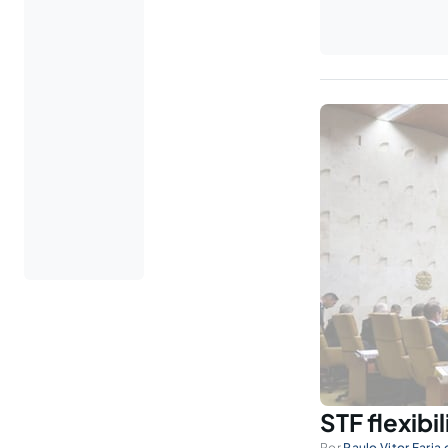
STF flexibi
Por
Paulo Vitor Faria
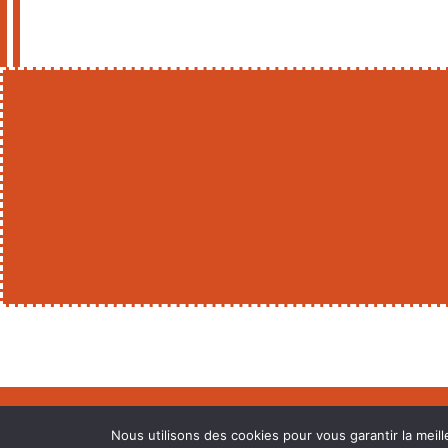
Mentions légales
Nous utilisons des cookies pour vous garantir la meill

**What you are asked to do**
An answer containing only the lines from the one holding "Paulo Vitor Faria" through the close of the entries above, reproduced exactly and stripped of pictures, is expected.

**Output**
Paulo Vitor Faria
Mentions légales
Nous utilisons des cookies pour vous garantir la meill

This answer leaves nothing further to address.